What do you make of the bond market right now?
Hard to tell.
On one hand, the Fed says we're going to have 4 rate hikes over the course of next year. Likely small increments like the last two (~0.25% each). But that will be enough to keep prices dropping the entire time. So it's not really that great of a place to stow value since it will slide.
On the other hand, if we do get a stock market meltdown bonds will be one of the safe places to take shelter provided you were there before the crash happened. If it does happen I'm not sure what the likelihood would be for the Fed to stay with its rate-raising plans. I'd guess they'd announce that the rest of the rate hikes would be cancelled, so existing bonds would immediately snap upward in value.
Let's use BND as a model. During 2008 it was at its lowest at ~69.96, down from 76.86 the month before and 78.53 early that year. Three months after the worst of the crash it was back up to 78.52.
I guess it also depends what would cause the next market meltdown. 2008 was mortgage backed securites. It looks like the next one might be consumer and/or education debt. In that case, both govt and corporate debt might be risky plays.

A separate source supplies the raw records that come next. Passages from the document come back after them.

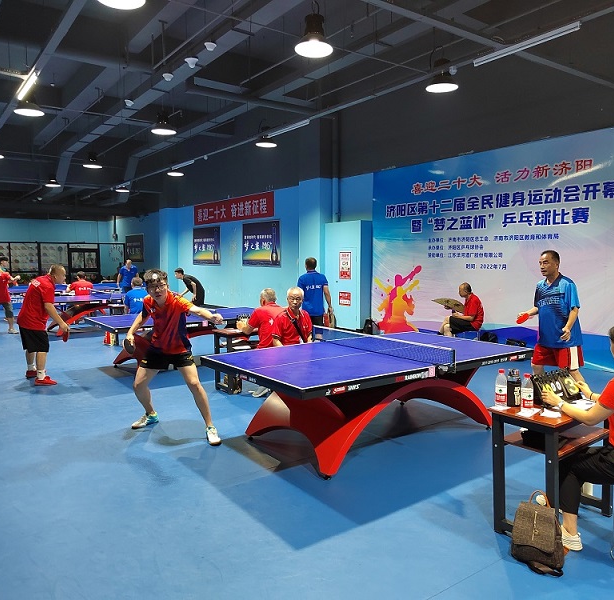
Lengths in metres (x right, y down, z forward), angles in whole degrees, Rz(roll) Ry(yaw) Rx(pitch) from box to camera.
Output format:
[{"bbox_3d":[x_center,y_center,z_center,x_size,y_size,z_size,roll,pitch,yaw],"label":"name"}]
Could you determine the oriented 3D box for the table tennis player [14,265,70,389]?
[{"bbox_3d":[-3.540,0.302,7.140,0.660,1.570,0.600,-3,5,-33],"label":"table tennis player"}]

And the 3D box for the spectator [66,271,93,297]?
[{"bbox_3d":[-5.885,-0.063,13.835,0.550,1.300,0.800,-3,5,-36],"label":"spectator"}]

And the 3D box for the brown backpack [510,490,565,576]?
[{"bbox_3d":[1.243,1.226,2.842,0.255,0.330,0.190,2,5,29],"label":"brown backpack"}]

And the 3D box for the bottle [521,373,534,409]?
[{"bbox_3d":[1.346,0.544,3.236,0.068,0.218,0.068,-3,5,-36],"label":"bottle"}]

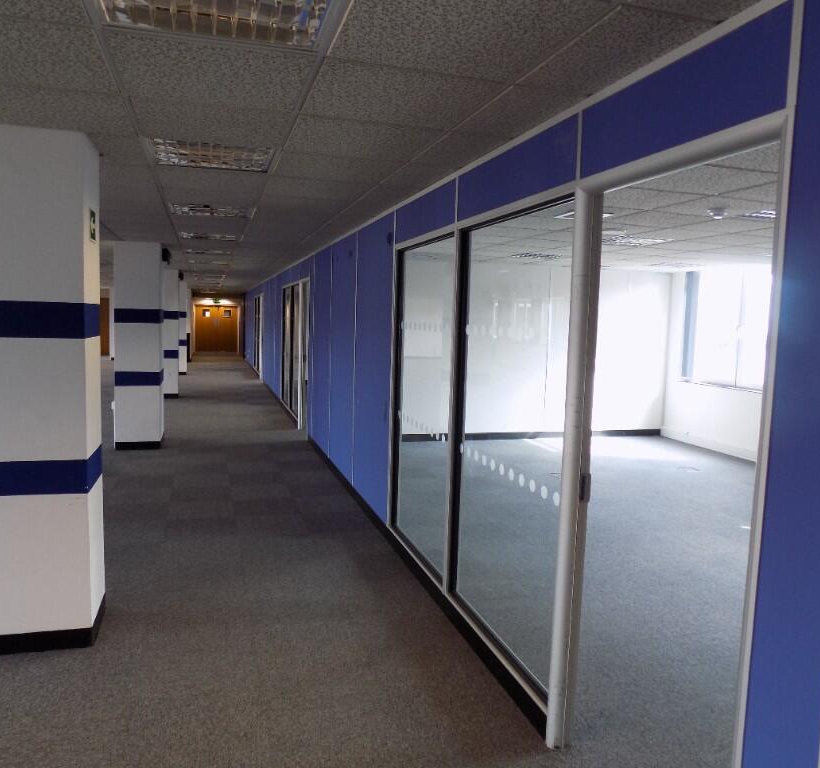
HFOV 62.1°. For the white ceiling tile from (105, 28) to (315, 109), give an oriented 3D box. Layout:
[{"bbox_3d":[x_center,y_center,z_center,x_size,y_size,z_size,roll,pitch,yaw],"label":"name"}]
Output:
[{"bbox_3d":[-0.623,-0.993,2.183,0.600,0.020,0.600,0,6,-17],"label":"white ceiling tile"}]

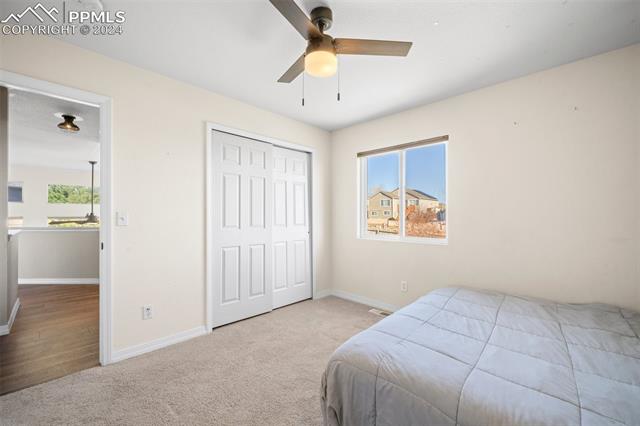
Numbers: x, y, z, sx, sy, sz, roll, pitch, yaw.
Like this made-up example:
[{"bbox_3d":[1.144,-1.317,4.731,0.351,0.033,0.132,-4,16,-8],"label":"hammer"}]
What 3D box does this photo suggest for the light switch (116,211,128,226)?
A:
[{"bbox_3d":[-1.603,0.050,2.163,0.012,0.118,0.074,0,0,44],"label":"light switch"}]

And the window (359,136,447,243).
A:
[{"bbox_3d":[0.952,-0.236,3.251,1.179,1.175,0.100,0,0,44],"label":"window"}]

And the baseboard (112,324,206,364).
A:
[{"bbox_3d":[-1.388,1.162,2.378,0.015,0.090,0.750,0,0,44],"label":"baseboard"}]

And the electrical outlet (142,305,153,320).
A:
[{"bbox_3d":[-1.478,0.858,2.289,0.012,0.118,0.072,0,0,44],"label":"electrical outlet"}]

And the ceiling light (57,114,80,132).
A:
[{"bbox_3d":[-3.267,-1.167,3.470,0.220,0.160,0.220,0,0,44],"label":"ceiling light"}]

I'm long VCLT in my HSA so I'm pretty sensitive to rate hikes. It's got good distributions but I'm considering getting out since I expect a long slow slide that will cancel out what it is paying. On the other hand it looks like its top holding is AB Inbev, and beer is a vice good that flows more readily during recessions.
>>1740753
im in blackrock's junk bond fund. I'm thinking a lot of the debt could be upgraded as there are many mom and pop oil drilling firms that are shuttered right now basically just waiting for oil to rise and the new administration will make domestic drilling a priority for sure anyways. I'm not touching stock indexes until the market cools off as as I'm making excellent returns on my money anyways
>>1740782
There is no money in oil in the long-term. Not even Trump can stop progress.
>>1740827
Flipping debt on an upgrade is a very different strategy than holding through maturity. He said he was doing the former and the case makes sense
>>1740701
Unless boomers start dying off en mass and all the 50% unemployed millennials suddenly get jobs to go out and actually buy shit instead of taking part in """le gig / sharing economy""", bond yields will remain at all time lows for now.
>>1740753
>the Fed says we're going to have 4 rate hikes over the course of next year. Likely small increments like the last two (~0.25% each).
Yellen today said they'll push the Fed's benchmark rate close to 3% by the end of 2019. We're at 0.75% now. 3 years to gain 2.25% is a pretty easy pace if they continue quarter-percentage bumps. 2017: 4 hikes, 2018: 3 hikes, 2019: 2 hikes.
Of course, 3% is still a babby-tier rate compared to the past. 5.25% in 2007, 6% in 2000. 3% was considered a low in the 90s.
>>1741963
You kids must not have been alive to see the fed funds rate hit 19% back in the 1980s. What a time.